TEXTE FOURNI:
Novopress-Breizh :
Plus que jamais à l’heure de la crise économique mondiale, l’on peut
mesurer la vanité et l’inanité de la vision «progressiste». Une
théorie dite de la «décroissance» s’est développée depuis déjà
plusieurs années en opposition totale à cette vision. C’est sur ce
sujet que porte votre livre. Pouvez vous aider les lecteurs de
Novopress à mieux comprendre ce concept curieux ?
Alain de Benoist :
Nous sommes confrontés aujourd’hui à deux phénomènes que chacun
connaît bien : des pollutions de toutes sortes, qui transforment
progressivement la Terre en poubelle et entraînent désormais de
sérieux dérèglements climatiques, et un épuisement accéléré des
réserves naturelles que notre planète avais mis des millions
d’années à constituer. La cause majeure de cette situation est la
civilisation industrielle, qui s’est lancée depuis deux siècles dans
une folle course en avant sans se soucier de l’environnement et en
s’imaginant que les ressources naturelles étaient à la fois
inépuisables et gratuites, alors qu’elles n’étaient ni l’un ni
l’autre. La théorie de la décroissance est née au départ d’une
réflexion sur la notion de limites, et plus précisément de cette
constatation qu’il ne peut y avoir de croissance économique (ou
démographique) infinie dans un espace fini aux réserves naturelles
limitées. Pour le dire autrement, nul ne peut vivre indéfiniment à
crédit sur un capital non reproductible.
En affirmant qu’il faut faire
décroître «l’ empreinte écologique» des sociétés industrielles, les
«décroissants» constatent que nous allons dans le mur, qu’on y va de
plus en plus vite et qu’il faut changer de cap. Mais la thématique
de la décroissance a bien entendu aussi une portée anthropologique
et un aspect moral. Elle a pour socle le refus de la démesure, le
refus d’une évolution qui fait prédominer l’intérêt pour les choses
inanimées sur les choses vivantes, qui rabat la notion de valeur sur
les notions de calcul et de gain, et qui finit par transformer les
êtres humains eux-mêmes en objets. L’école prône, non pas une
limitation de la liberté, bien au contraire, mais un retour à la
«vie bonne» dont parlait Aristote, par opposition à la «vie»

DONNÉES BRUTES:

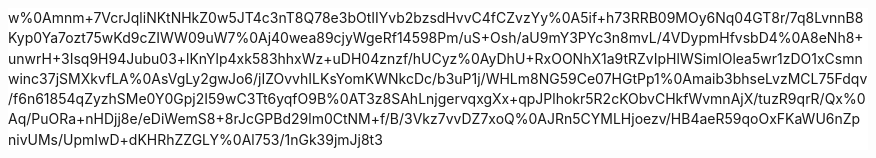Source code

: w%0Amnm+7VcrJqliNKtNHkZ0w5JT4c3nT8Q78e3bOtIIYvb2bzsdHvvC4fCZvzYy%0A5if+h73RRB09MOy6Nq04GT8r/7q8LvnnB8Kyp0Ya7ozt75wKd9cZIWW09uW7%0Aj40wea89cjyWgeRf14598Pm/uS+Osh/aU9mY3PYc3n8mvL/4VDypmHfvsbD4%0A8eNh8+unwrH+3Isq9H94Jubu03+lKnYlp4xk583hhxWz+uDH04znzf/hUCyz%0AyDhU+RxOONhX1a9tRZvIpHlWSimlOlea5wr1zDO1xCsmnwinc37jSMXkvfLA%0AsVgLy2gwJo6/jIZOvvhILKsYomKWNkcDc/b3uP1j/WHLm8NG59Ce07HGtPp1%0Amaib3bhseLvzMCL75Fdqv/f6n61854qZyzhSMe0Y0Gpj2I59wC3Tt6yqfO9B%0AT3z8SAhLnjgervqxgXx+qpJPlhokr5R2cKObvCHkfWvmnAjX/tuzR9qrR/Qx%0Aq/PuORa+nHDjj8e/eDiWemS8+8rJcGPBd29lm0CtNM+f/B/3Vkz7vvDZ7xoQ%0AJRn5CYMLHjoezv/HB4aeR59qoOxFKaWU6nZpnivUMs/UpmIwD+dKHRhZZGLY%0Al753/1nGk39jmJj8t3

TÂCHES DEMANDÉES:
(A) D'après l'entretien sur la décroissance, quelle est la cause majeure des pollutions et de l'épuisement des réserves naturelles ?
(B) Poursuivez l'entretien sur la décroissance à partir de ses derniers mots.
Ce matériel provient d'une autre source que l'entretien sur la décroissance.

RÉSULTATS PAR TÂCHE:
(A) La civilisation industrielle.

(B)
ordinaire considérée dans son seul rapport aux besoins élémentaires.
C’est un refus de la marchandisation du monde, un refus de cette
fuite en avant dans le «toujours plus».
Novopress-Breiz :
Oui, mais alors pour quelles raisons critiquez-vous aussi durement
les propositions actuelles de la classe politique autour du
«développement durable»
A.B. :
Le développement durable consiste à réduire les coûts, à tenter
d’utiliser moins de matières premières, à généraliser le recyclage,
à fabriquer des produits moins gourmands en énergie, à faire plus
appel à des sources d’énergie alternatives, etc. Tout cela est bel
et bon, mais de telles mesures ne font de toute évidence que reculer
les échéances. Sachant que le navire ira se briser sur le rocher, on
réduit sa vitesse, mais on se garde bien de changer de cap. Il
s’agit toujours de retirer un profit des ressources naturelles et
humaines, et de réduire la dette de l’homme envers la nature à des
dispositifs techniques permettant de transformer l’environnement en
quasi-marchandise. Or, on ne peut faire coexister durablement la
protection de l’environnement avec la recherche obsessionnelle d’un
rendement toujours accru et d’un profit toujours plus élevé. Ces
deux logiques sont contradictoires.
Comme aujourd’hui tout le monde se
dit peu ou prou favorable à l’écologie, ses adversaires ne veulent
pas être en reste. Ils s’affirment écologistes, mais à leur façon.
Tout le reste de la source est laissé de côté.